BRIEF. How many lines in the listing below contain the string "youtu", with case counting? Give only the number.

###

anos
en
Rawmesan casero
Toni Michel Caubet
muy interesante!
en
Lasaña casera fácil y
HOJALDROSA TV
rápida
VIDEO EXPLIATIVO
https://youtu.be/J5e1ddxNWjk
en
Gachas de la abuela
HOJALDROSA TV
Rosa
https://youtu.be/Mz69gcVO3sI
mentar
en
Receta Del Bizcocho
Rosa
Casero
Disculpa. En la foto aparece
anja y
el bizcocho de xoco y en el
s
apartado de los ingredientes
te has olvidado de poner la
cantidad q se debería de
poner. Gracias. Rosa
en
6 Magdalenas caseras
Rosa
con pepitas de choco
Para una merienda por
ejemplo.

###

ANSWER TO THE PROBLEM. 2